Prefeitos do PMDB deixam Skaf e dão apoio a Alckmin

Chefes do Executivo de 69 municípios participam de evento com tucano; aliado de peemedebista atribui debandada à dependência de verbas

RICARDO CHAPOLA , JOSÉ MARIA TOMAZELA, O Estado de S.Paulo

30 de setembro de 2014 | 02h01

O governador Geraldo Alckmin recebeu ontem o apoio de 69 prefeitos do PMDB em jantar no Clube Esperia, na zona norte de São Paulo. O PMDB é o partido de Paulo Skaf, adversário do tucano na disputa pelo Palácio dos Bandeirantes. Atualmente, a legenda comanda 92 prefeituras no Estado, segundo dados do Tribunal Superior Eleitoral (TSE).

"É com muita honra, com muita alegria, que declaro meu apoio integral ao governador Geraldo Alckmin'', disse o prefeito de Araraquara, Marcelo Barbieri, ao microfone, durante o encontro que não foi divulgado pela campanha tucana. "Devo grande parte da minha reeleição ao senhor, a sua ajuda, à forma como o senhor nos apoiou e esteve ao nosso lado.''

Barbieri disse que foi procurado ontem por um coordenador da campanha de Skaf, mas não citou o nome do candidato de seu partido. Em seu relato aos outros prefeitos e a Alckmin, afirmou: "Pode vir, a cidade está aberta. Mas agora o cidadão vem me procurar a 5 dias da eleição? Ele nunca me ligou, nunca me pediu apoio'', disse.

Em seguida, Barbieri classificou Skaf como "candidato de gabinete''. "O cidadão que não é da política, que não convive com o meio político, que não sabe o que é fazer política, que é candidato de gabinete.
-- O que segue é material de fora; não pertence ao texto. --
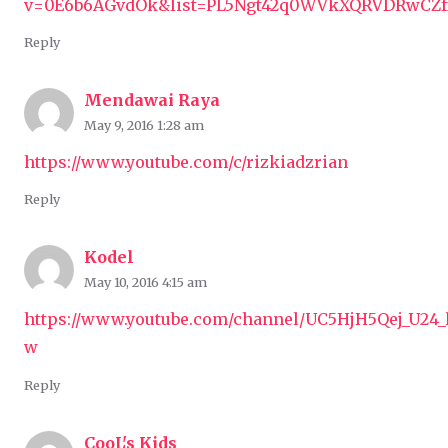
v=0E6b6AGvdOk&list=PL5Ngt42q0WVkXQRVDRwCZ
Reply
Mendawai Raya
May 9, 2016 1:28 am
https://www.youtube.com/c/rizkiadzrian
Reply
Kodel
May 10, 2016 4:15 am
https://www.youtube.com/channel/UC5HjH5Qej_U24_
w
Reply
CooL's Kids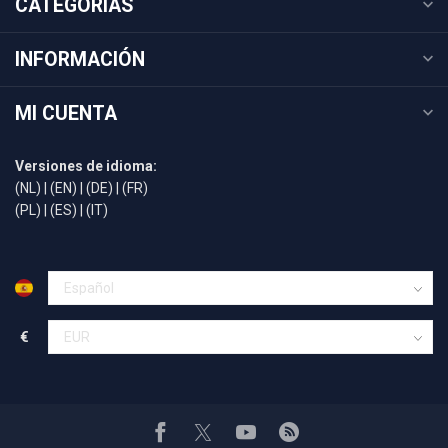
CATEGORÍAS
INFORMACIÓN
MI CUENTA
Versiones de idioma:
(NL)
|
(EN)
|
(DE)
|
(FR)
(PL)
|
(ES)
|
(IT)
€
Digo com tranquilidade: o sentimento da alma peemedebista está com o governador Geraldo Alckmin.''

Segundo ele, o encontro dos prefeitos com Alckmin foi comunicado ao vice-presidente da República, Michel Temer, que, pelo que notou Barbieri, "não censurou'' o ato de apoio.

"Michel Temer sabe que estamos aqui. Eu falei com ele. E não ouvi da parte dele nenhuma censura. Ouvi o grande carinho que ele nutre pelo governador'', disse Barbieri, o primeiro a falar ao microfone que rodou por todas as mesas onde os demais prefeitos comiam pizza e bebiam refrigerante.

Os 69 peemedebistas receberam um convite feito pela campanha de Alckmin. Na entrada do local do jantar, tucanos iam confirmando os nomes dos prefeitos à medida que chegavam. A relação continha 80 nomes.

O coordenador da campanha de Alckmin, Edson Aparecido, foi o mestre de cerimônias. Segundo ele, além dos 69 prefeitos presentes, outros 4 comunicaram que não poderiam comparecer por motivos de agenda, mas mesmo assim transmitiram mensagem de apoio ao tucano.

Coordenadores da campanha de Skaf dizem que não passam de 10% os prefeitos do PMDB que fazem campanha para Alckmin. O presidente do PMDB paulista, deputado Baleia Rossi, ameaça puni-los: "O PMDB é Skaf'', disse.

O ex-governador Luiz Antonio Fleury, coordenador da campanha de Skaf, atribui a conduta dos prefeitos ao fato de não quererem se indispor com o governo estadual, de onde grande parte deles recebe recursos.